*JOB*.
Return, word for word, every line in the records below from the one containing "kingdom: Plantae" to the one containing "scientific name: Andropogon munroi", including both of those lines.

* Start EXTRACTED MATERIAL *

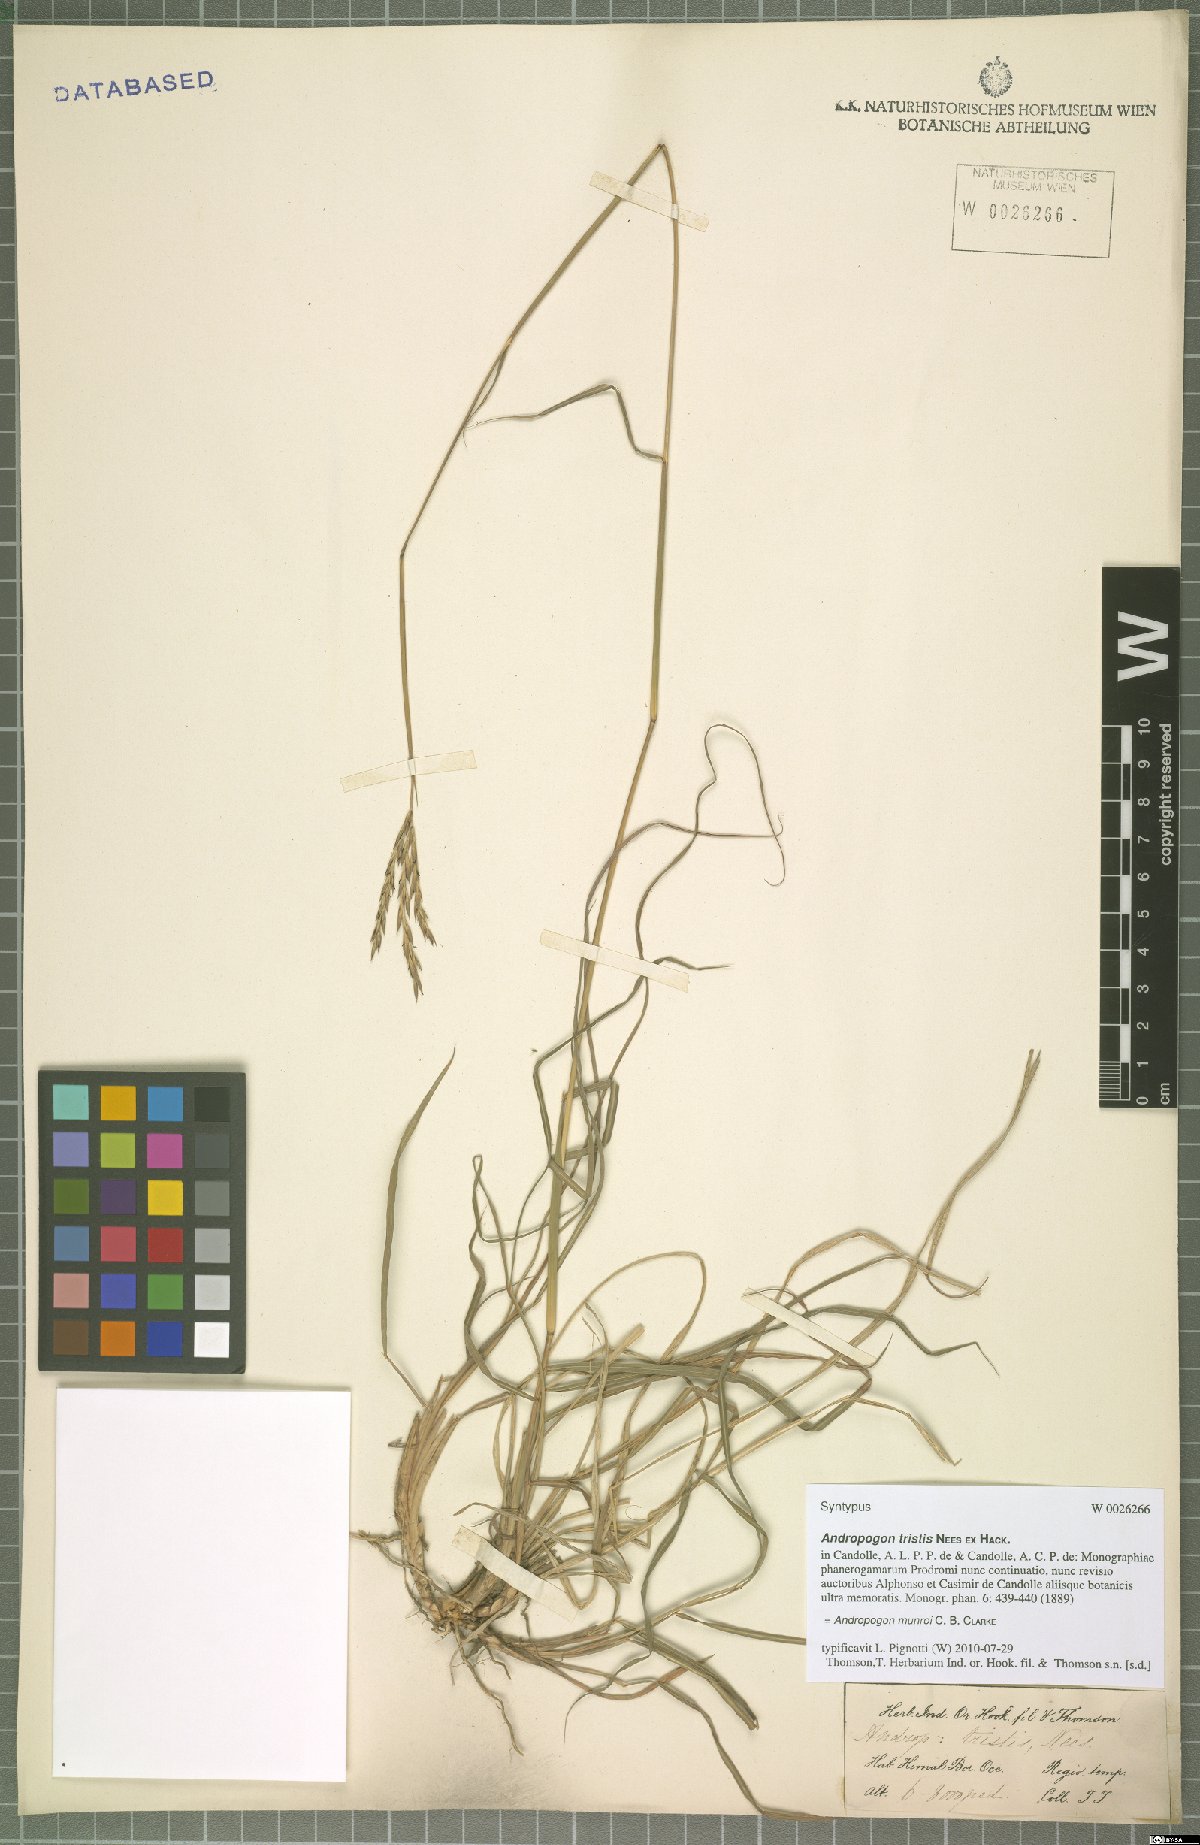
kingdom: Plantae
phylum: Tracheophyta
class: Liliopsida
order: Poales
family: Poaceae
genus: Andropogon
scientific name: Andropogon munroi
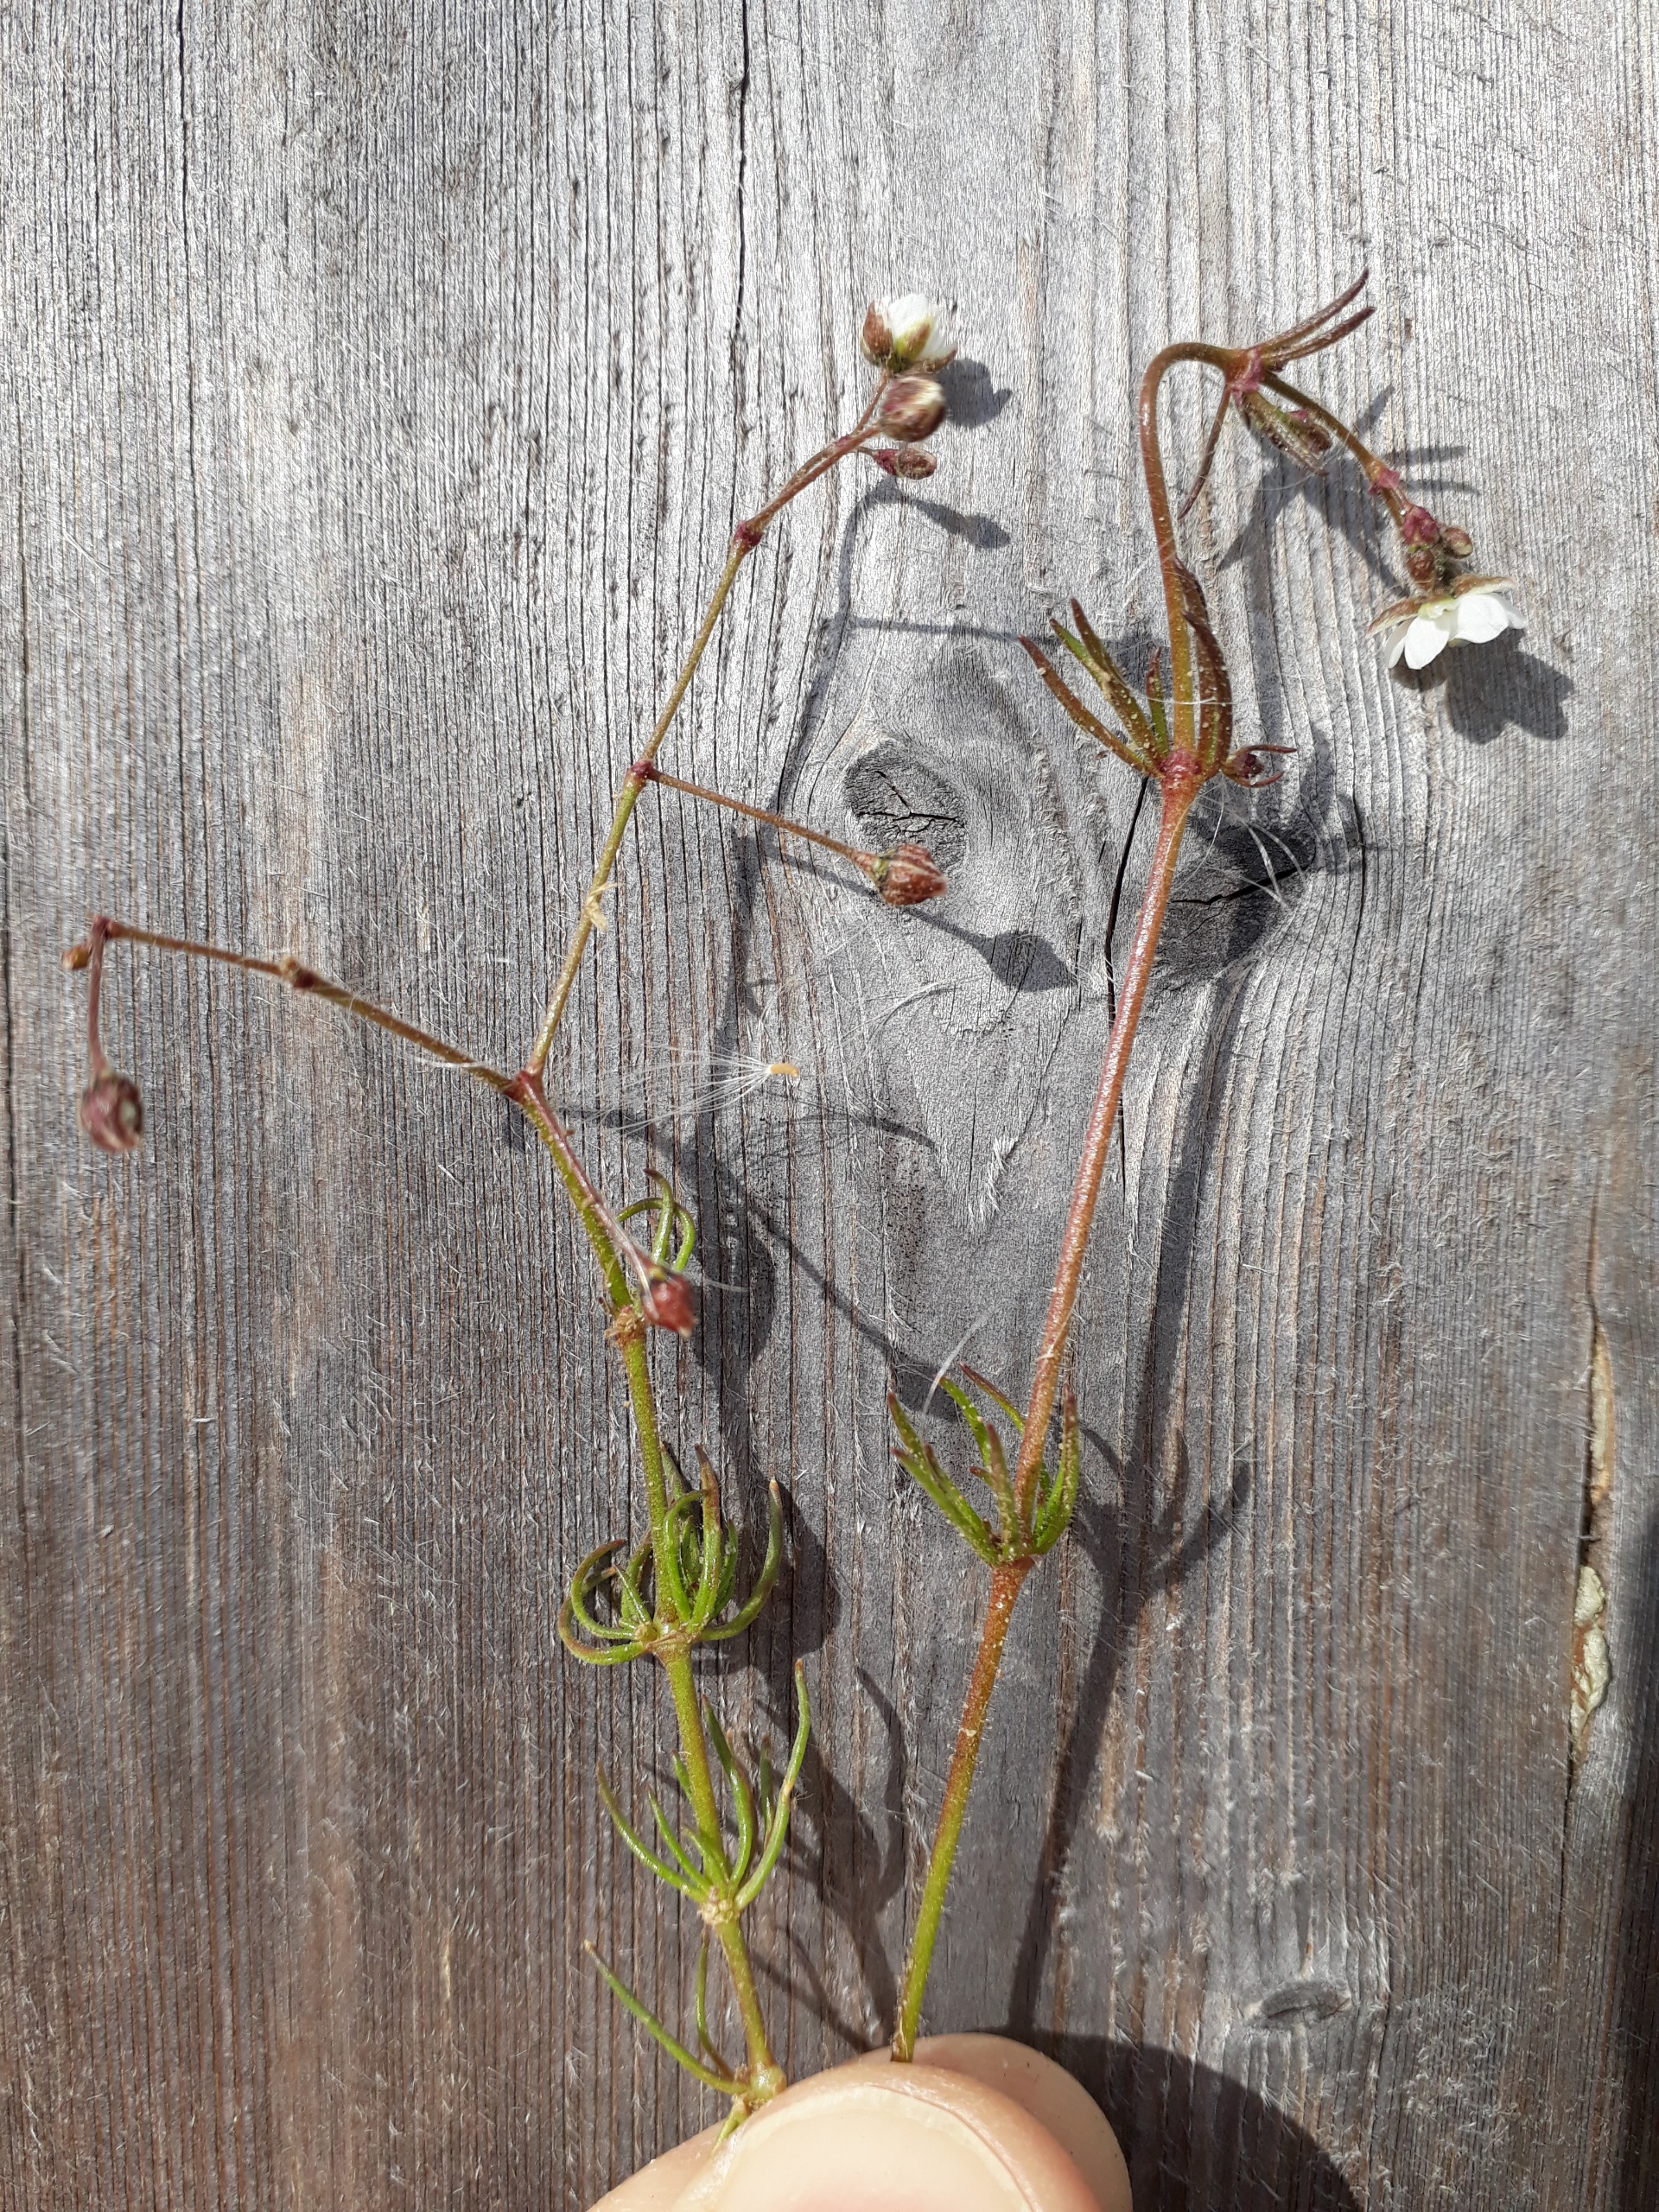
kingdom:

* End EXTRACTED MATERIAL *
* Start EXTRACTED MATERIAL *

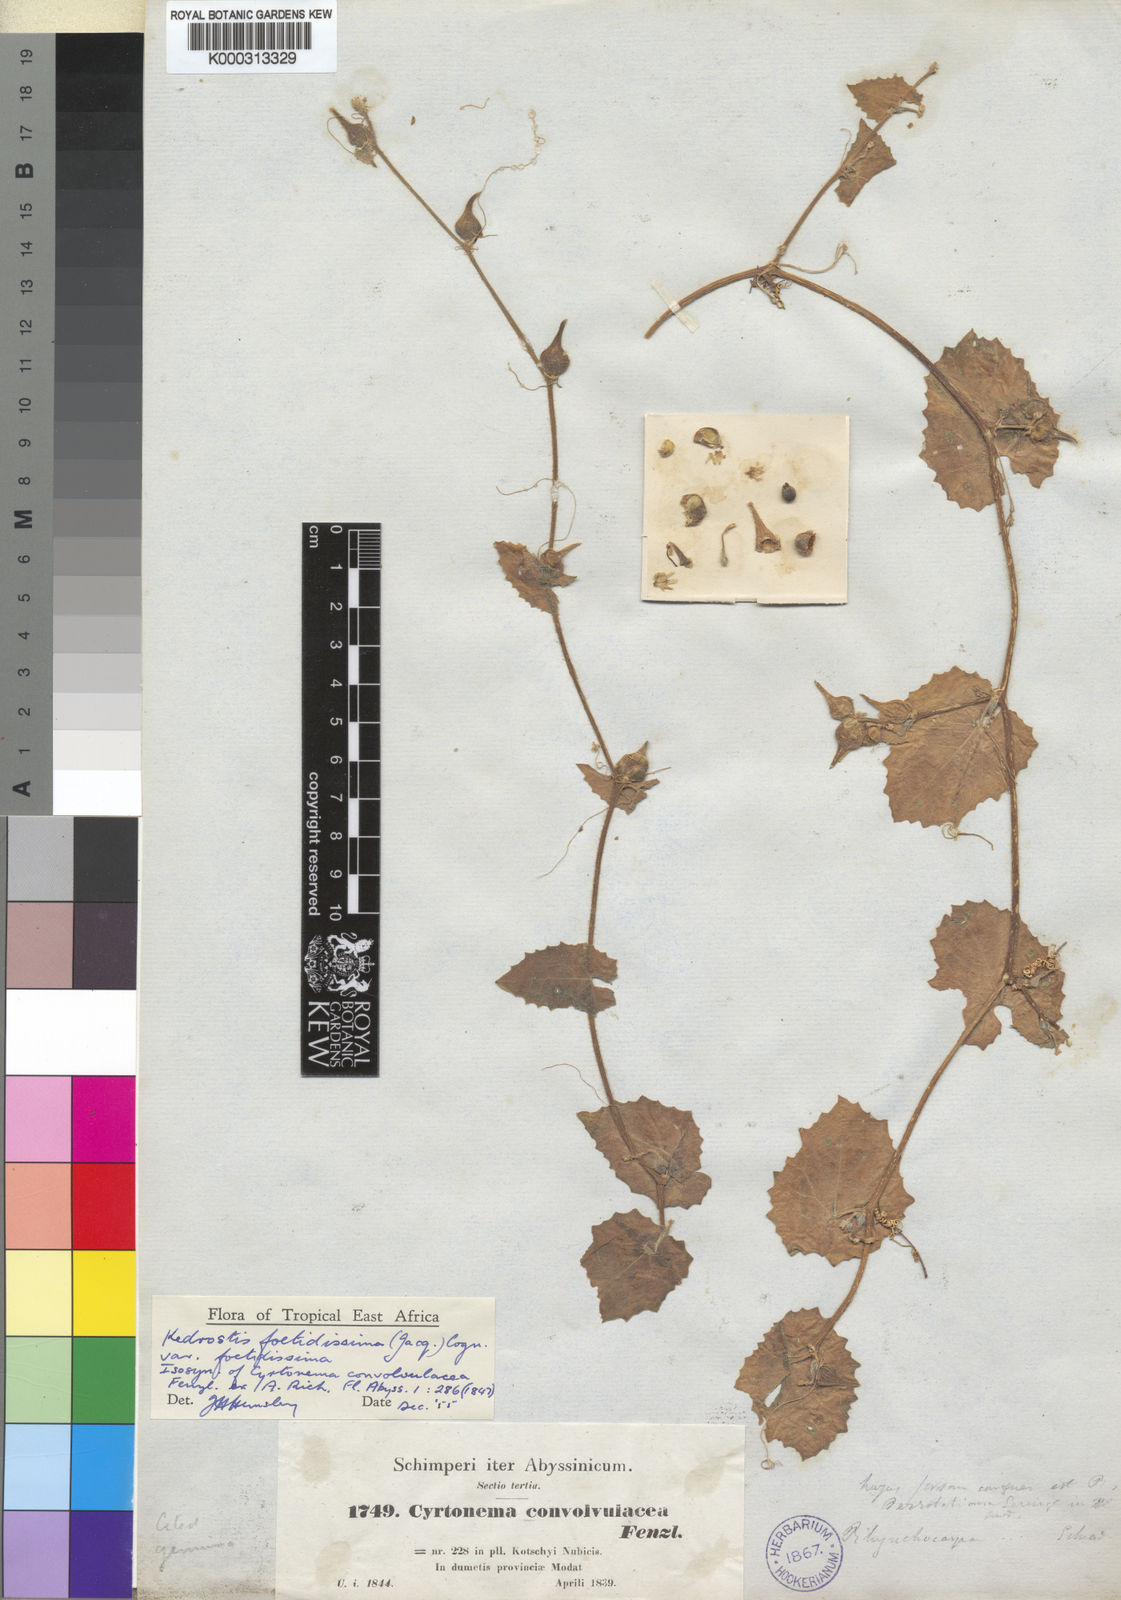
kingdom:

* End EXTRACTED MATERIAL *
* Start EXTRACTED MATERIAL *

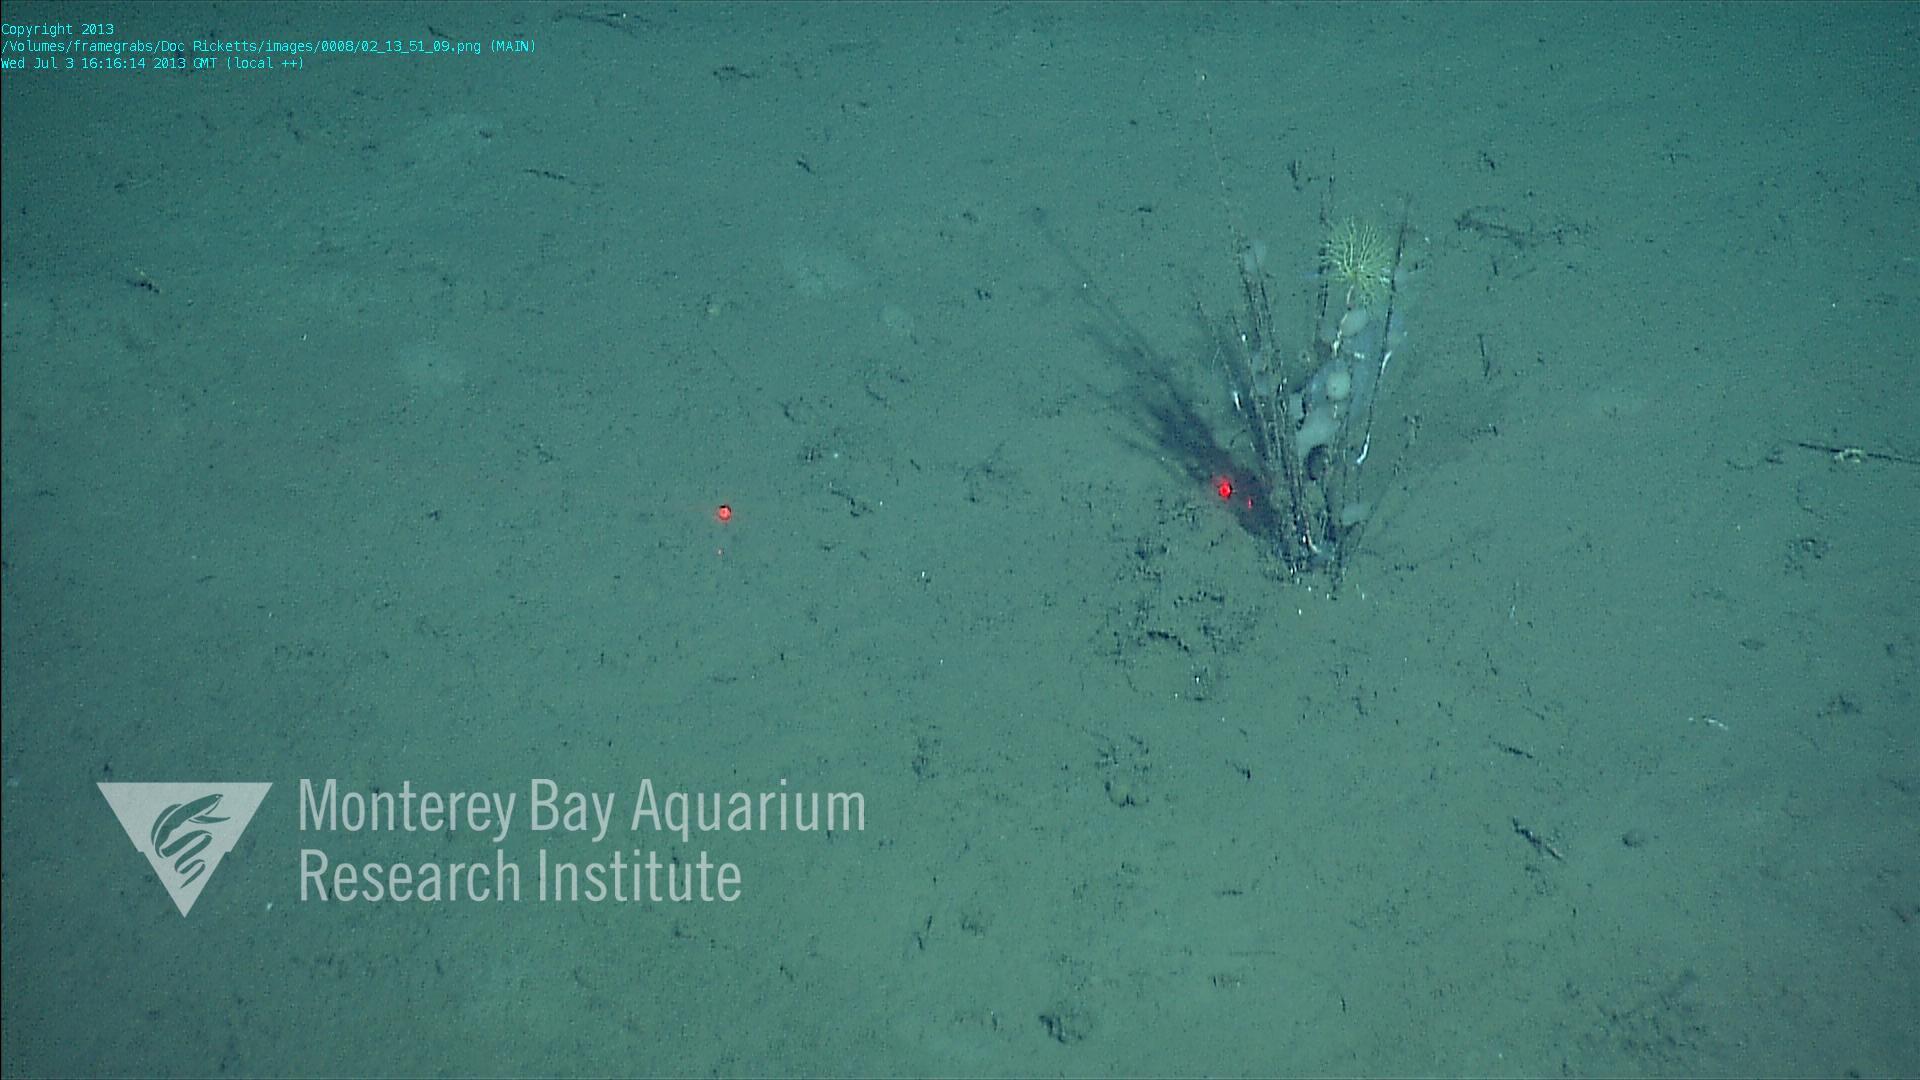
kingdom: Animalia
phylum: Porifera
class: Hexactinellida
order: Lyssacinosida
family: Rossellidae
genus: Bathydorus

* End EXTRACTED MATERIAL *

*WRITTEN ANSWER*.
kingdom: Plantae
phylum: Tracheophyta
class: Liliopsida
order: Poales
family: Poaceae
genus: Andropogon
scientific name: Andropogon munroi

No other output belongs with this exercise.